Le milieu des années 80 annonce cependant un changement de ton dans la production fantastique, qui trouvera son apogée avec des films comme Braindead (1992) de Peter Jackson ou Une nuit en enfer de Robert Rodriguez (1996). L’Italie ne réussira pas à s’adapter à cette évolution (régression diront certains). Dès le milieu des années 80, les studios italiens ne parviennent plus à livrer des films aussi notables qu’auparavant. Seul Michele Soavi s’approche parfois de la gloire passée grâce à des films comme Bloody Bird en 1987. Lui-même abandonne le genre en 1994 après DellaMorte DellAmore.
Nostradamus italien
Quoi qu’il en soit, lorsque Démons sort en 1985, personne ne se doute alors de sa puissance symbolique… Rendez-vous compte…
Les spectateurs piégés dans le cinéma du film Démons regardent une série B dans laquelle des adolescents mettent la main sur un masque maléfique, faisant référence au film originel du cinéma fantastique transalpin : Le Masque du démon.
Le Masque du démon est réalisé par Mario Bava, père de Lamberto, réalisateur de Démons.
Le producteur de Démons est Dario Argento, réalisateur culte, fils spirituel de Mario Bava.
Par conséquent, il est aisé de voir, dans ces démons qui sortent de l’écran de cinéma pour se répandre dans la ville, non seulement l’annonce de la fin du monde, mais aussi celle du cinéma fantastique italien.
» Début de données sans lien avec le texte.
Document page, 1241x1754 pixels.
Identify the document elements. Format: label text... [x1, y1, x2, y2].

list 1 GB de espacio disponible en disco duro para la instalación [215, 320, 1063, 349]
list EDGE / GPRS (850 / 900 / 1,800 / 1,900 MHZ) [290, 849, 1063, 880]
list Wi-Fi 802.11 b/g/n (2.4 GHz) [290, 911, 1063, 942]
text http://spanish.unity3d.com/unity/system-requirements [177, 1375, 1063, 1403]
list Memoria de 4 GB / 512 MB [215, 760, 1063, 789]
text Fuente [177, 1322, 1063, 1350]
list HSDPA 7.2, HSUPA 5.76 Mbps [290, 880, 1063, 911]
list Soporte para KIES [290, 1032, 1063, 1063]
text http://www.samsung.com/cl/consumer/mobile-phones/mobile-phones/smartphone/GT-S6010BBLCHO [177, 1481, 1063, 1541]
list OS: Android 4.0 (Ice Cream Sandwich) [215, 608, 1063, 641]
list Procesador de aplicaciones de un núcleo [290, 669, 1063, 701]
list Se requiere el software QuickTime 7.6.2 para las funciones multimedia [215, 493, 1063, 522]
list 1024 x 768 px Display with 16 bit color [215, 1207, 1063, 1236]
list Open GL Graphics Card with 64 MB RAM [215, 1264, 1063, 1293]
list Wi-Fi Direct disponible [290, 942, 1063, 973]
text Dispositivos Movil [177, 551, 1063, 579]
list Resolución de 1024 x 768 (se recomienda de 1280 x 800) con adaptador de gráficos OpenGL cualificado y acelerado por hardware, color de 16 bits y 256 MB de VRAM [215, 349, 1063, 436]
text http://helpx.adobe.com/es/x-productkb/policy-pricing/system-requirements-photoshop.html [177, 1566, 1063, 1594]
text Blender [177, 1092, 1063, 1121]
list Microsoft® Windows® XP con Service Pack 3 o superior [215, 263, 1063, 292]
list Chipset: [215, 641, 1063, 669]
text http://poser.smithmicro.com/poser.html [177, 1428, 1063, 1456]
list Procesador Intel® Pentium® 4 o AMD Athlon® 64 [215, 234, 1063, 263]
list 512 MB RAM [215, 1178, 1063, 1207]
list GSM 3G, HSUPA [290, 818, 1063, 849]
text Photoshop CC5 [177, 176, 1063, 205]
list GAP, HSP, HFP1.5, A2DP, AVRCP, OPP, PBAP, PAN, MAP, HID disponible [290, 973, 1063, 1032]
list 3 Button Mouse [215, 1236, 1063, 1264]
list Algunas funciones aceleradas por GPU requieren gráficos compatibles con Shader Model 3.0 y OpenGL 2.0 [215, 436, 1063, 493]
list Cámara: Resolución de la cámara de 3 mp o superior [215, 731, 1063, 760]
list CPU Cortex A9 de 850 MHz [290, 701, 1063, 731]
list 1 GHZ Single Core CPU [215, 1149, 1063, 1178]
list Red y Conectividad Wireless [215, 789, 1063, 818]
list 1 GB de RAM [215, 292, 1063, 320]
Le métrage de la paire Bava fils et Dario Argento a des allures d’œuvre visionnaire.
Mais c’est sur le plan artistique que Démons s’avère le plus réussi, son esthétisme surmontant aisément une interprétation calamiteuse (un peu plus difficilement un sexisme indéniable rendant le film quelque peu ridicule de nos jours).
Un esthétisme justifié
Parmi les nombreux atouts de Démons, la bande-son s’avère particulièrement intéressante. À la manière de celle de Phenomena, la musique passe allégrement de mélodies catchy et inquiétantes, réalisées sur les synthétiseurs de Claudio Simonetti, à du hard rock pur et dur promu par des groupes bien connus de l’époque tels que Accept, Billy Idol ou Mötley Crüe.
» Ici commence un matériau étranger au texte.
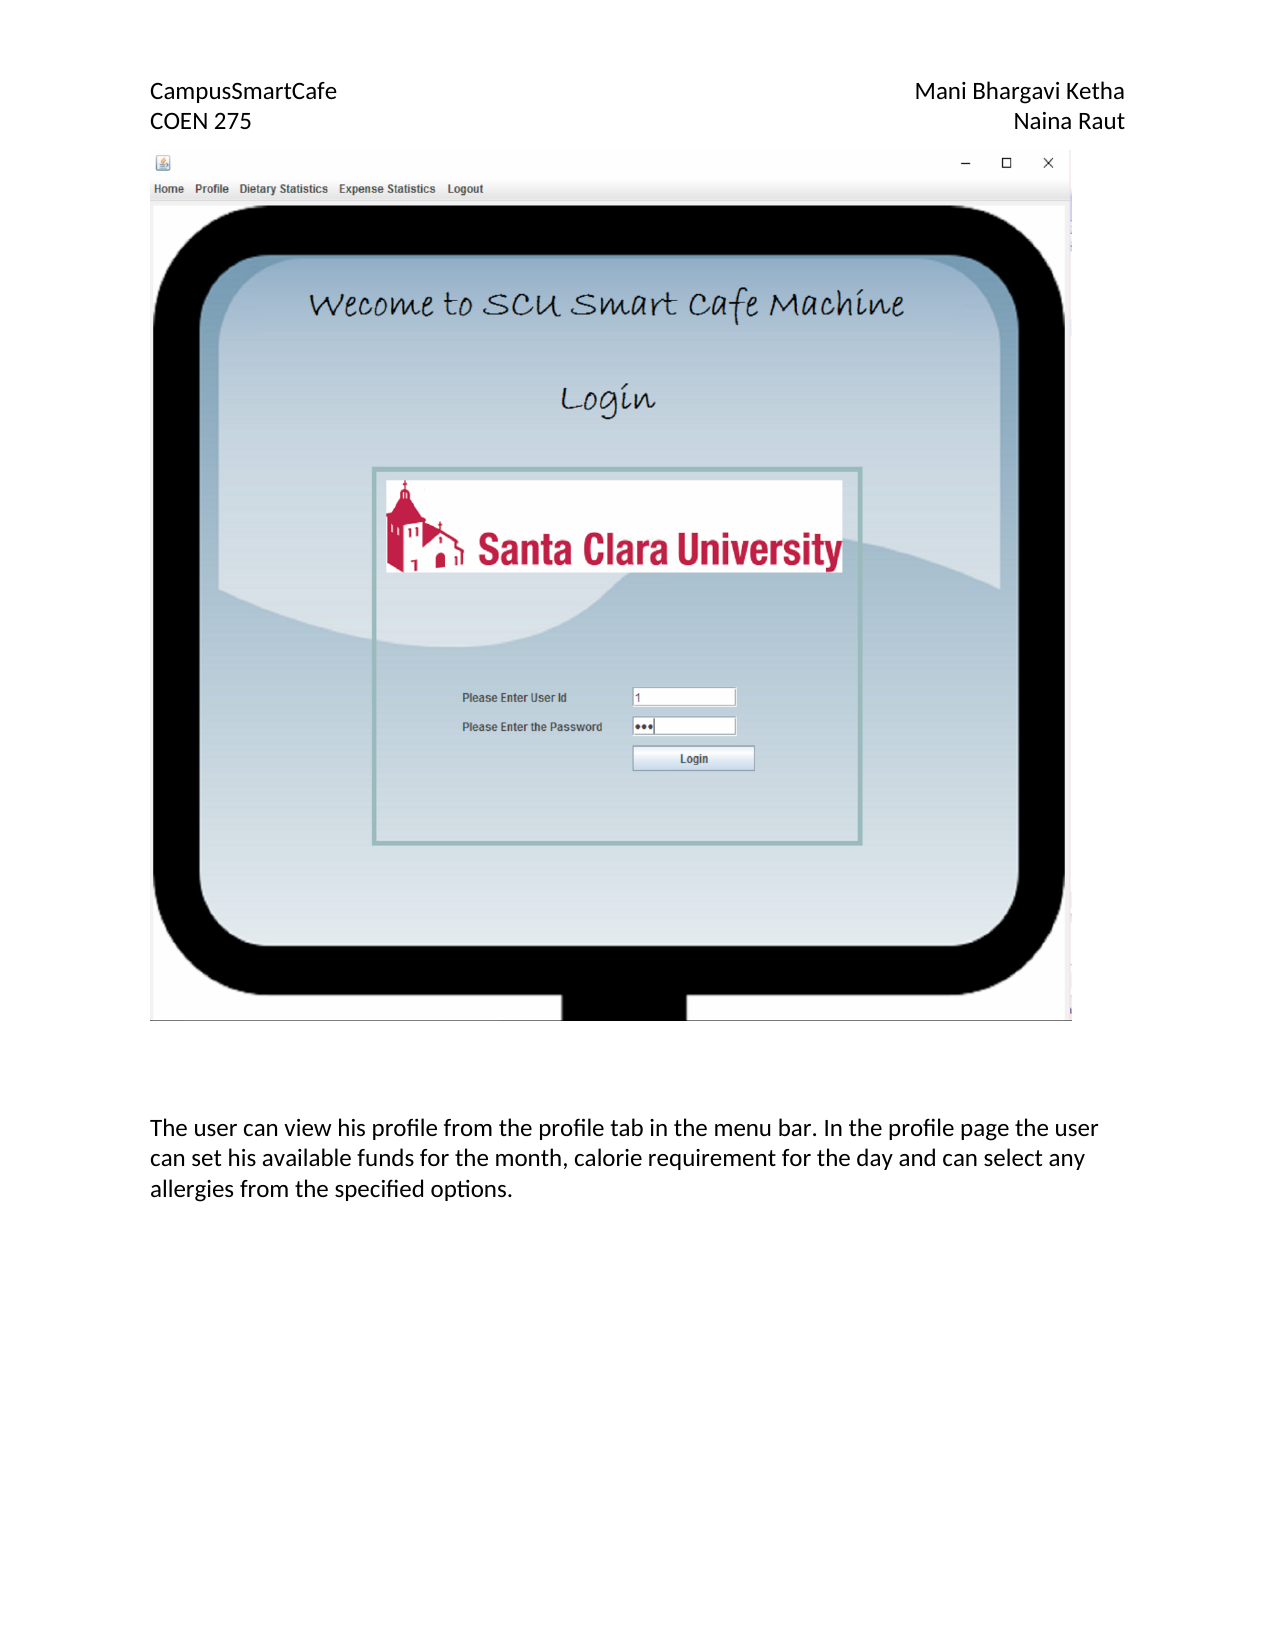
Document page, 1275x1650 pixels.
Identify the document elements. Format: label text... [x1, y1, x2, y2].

text The user can view his profile from the profile tab in the menu bar. In the profile page the user can set his available funds for the month, calorie requirement for the day and can select any allergies from the specified options. [150, 1112, 1125, 1203]
picture [150, 150, 1072, 1021]
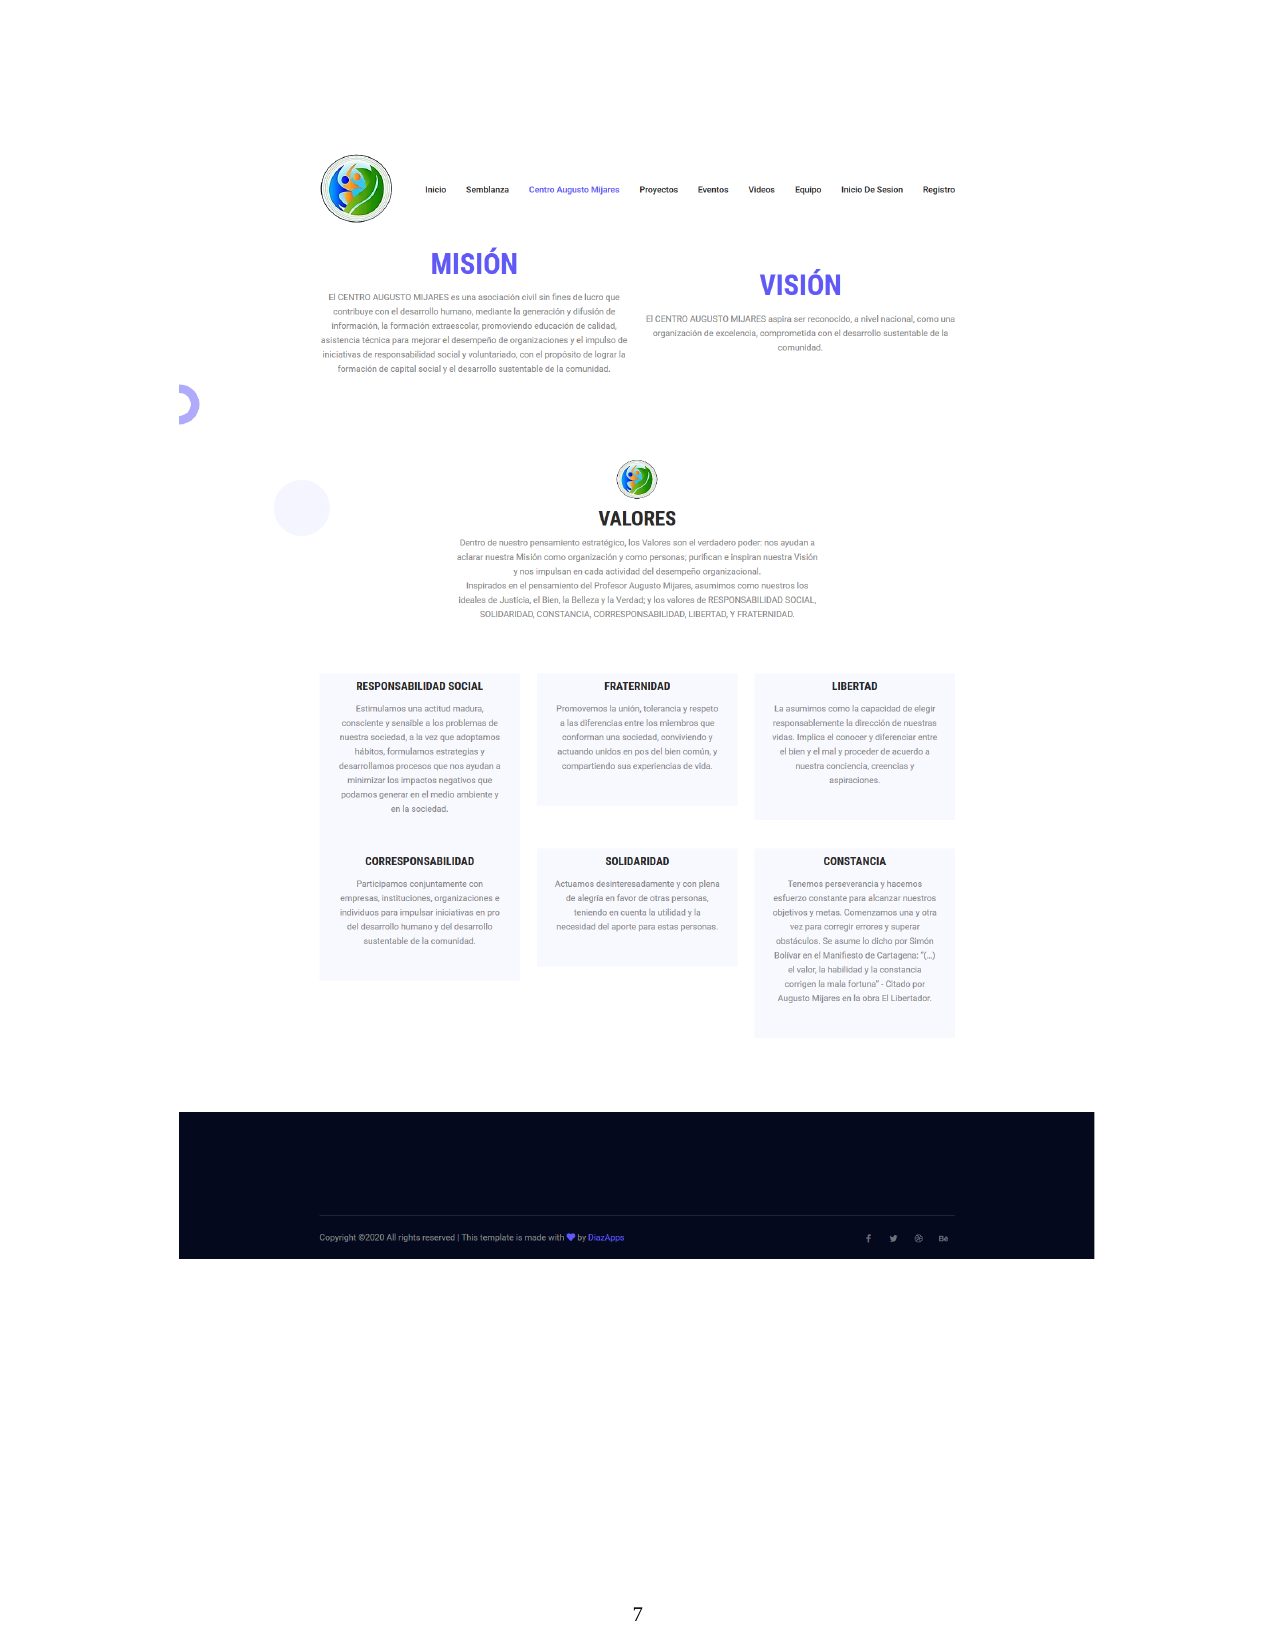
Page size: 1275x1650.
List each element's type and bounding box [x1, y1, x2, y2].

picture [179, 154, 1095, 1259]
Visuellement, Démons offre une pléthore d’effets spéciaux splendides conçus par Sergio Stivaletti, l’un des plus éminents spécialistes européens en la matière. Chacun est magistralement mis en scène par Lamberto Bava dans des chorégraphies générant surprise, stupeur, dégoût, enthousiasme.
Cependant, Démons vire carrément au sublime lorsqu’il tente de saisir l’essence d’une capitale allemande alors encore privée de sa moitié. En une seule nuit, Démons capte formidablement l’ambiance et les couleurs sensorielles de Berlin-Ouest, la même métropole que celle dépeinte par Uli Edel pour son chef-d’œuvre Moi, Christiane F., 13 ans, droguée, prostituée… Malgré ses éclairages bleutés séduisants et la sublime station Heidelberger Platz évoquant la majesté des cathédrales, Berlin n’offre pas un foyer rassurant aux jeunes marginaux, paumés et toxicomanes qui ont élu domicile dans ses nuits chaudes, tout comme l’intérieur confortable du cinéma désormais compromis par une horde de démons, annonciateur de temps anxiogènes.
Le héraut de la fin d’une époque, Démons est un peu le film de toutes les extrémités.